§ Action item
Filter these entries so that only lines with the word "generated" remain.
════════════════
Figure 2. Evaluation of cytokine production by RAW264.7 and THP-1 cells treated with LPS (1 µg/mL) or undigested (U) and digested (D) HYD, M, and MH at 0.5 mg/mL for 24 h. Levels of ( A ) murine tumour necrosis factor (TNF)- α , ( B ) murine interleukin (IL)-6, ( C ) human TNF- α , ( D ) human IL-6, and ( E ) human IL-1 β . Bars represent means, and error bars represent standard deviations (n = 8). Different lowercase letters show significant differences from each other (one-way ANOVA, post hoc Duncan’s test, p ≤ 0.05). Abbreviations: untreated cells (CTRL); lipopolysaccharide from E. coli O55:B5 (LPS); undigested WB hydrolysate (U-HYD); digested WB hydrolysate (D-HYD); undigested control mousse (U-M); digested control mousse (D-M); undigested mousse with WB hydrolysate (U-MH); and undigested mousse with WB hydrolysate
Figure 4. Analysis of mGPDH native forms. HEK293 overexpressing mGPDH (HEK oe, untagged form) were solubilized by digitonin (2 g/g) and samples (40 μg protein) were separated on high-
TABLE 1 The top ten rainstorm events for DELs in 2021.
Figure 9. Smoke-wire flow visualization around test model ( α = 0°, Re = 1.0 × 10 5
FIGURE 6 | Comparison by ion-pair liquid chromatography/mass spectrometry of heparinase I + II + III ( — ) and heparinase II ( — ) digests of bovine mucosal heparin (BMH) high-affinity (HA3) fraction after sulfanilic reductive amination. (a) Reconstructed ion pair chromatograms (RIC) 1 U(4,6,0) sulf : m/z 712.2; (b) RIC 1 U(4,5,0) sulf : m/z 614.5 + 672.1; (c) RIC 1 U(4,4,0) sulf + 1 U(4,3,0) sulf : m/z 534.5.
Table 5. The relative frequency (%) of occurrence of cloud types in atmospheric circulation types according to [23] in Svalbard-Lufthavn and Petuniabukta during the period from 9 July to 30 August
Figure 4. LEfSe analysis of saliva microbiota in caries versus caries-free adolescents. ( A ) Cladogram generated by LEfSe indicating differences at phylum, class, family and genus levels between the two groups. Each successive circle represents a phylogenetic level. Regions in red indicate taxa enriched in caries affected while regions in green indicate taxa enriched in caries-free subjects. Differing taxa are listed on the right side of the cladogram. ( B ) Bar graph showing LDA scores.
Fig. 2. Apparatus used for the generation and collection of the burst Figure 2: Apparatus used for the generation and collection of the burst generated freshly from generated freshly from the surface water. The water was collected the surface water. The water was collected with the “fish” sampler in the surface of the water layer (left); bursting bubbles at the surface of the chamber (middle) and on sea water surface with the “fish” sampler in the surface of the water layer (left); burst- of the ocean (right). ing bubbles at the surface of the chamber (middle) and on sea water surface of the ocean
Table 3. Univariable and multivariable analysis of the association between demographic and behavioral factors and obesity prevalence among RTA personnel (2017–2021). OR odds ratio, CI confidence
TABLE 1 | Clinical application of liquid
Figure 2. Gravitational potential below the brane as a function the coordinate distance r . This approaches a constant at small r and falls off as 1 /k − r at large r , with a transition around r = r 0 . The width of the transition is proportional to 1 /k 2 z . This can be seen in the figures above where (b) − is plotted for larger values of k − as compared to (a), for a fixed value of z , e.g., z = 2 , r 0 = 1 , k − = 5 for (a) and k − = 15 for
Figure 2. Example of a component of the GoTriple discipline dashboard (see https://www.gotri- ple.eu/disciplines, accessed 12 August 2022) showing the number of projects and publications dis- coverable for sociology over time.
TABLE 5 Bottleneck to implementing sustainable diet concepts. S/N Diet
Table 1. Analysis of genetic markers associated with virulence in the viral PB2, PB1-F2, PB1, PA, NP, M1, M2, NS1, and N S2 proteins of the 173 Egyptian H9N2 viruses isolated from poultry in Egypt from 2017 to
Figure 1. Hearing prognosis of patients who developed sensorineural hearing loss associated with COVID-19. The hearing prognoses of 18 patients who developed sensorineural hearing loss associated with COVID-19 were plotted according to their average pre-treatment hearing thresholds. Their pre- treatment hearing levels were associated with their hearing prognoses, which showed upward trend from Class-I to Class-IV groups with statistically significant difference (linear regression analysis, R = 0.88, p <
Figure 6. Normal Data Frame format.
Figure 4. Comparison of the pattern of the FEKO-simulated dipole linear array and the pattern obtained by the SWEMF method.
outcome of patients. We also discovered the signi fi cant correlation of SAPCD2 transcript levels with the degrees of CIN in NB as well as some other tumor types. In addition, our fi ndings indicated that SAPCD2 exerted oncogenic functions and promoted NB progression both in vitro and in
════════════════
§ Response
Figure 4. LEfSe analysis of saliva microbiota in caries versus caries-free adolescents. ( A ) Cladogram generated by LEfSe indicating differences at phylum, class, family and genus levels between the two groups. Each successive circle represents a phylogenetic level. Regions in red indicate taxa enriched in caries affected while regions in green indicate taxa enriched in caries-free subjects. Differing taxa are listed on the right side of the cladogram. ( B ) Bar graph showing LDA scores.
Fig. 2. Apparatus used for the generation and collection of the burst Figure 2: Apparatus used for the generation and collection of the burst generated freshly from generated freshly from the surface water. The water was collected the surface water. The water was collected with the “fish” sampler in the surface of the water layer (left); bursting bubbles at the surface of the chamber (middle) and on sea water surface with the “fish” sampler in the surface of the water layer (left); burst- of the ocean (right). ing bubbles at the surface of the chamber (middle) and on sea water surface of the ocean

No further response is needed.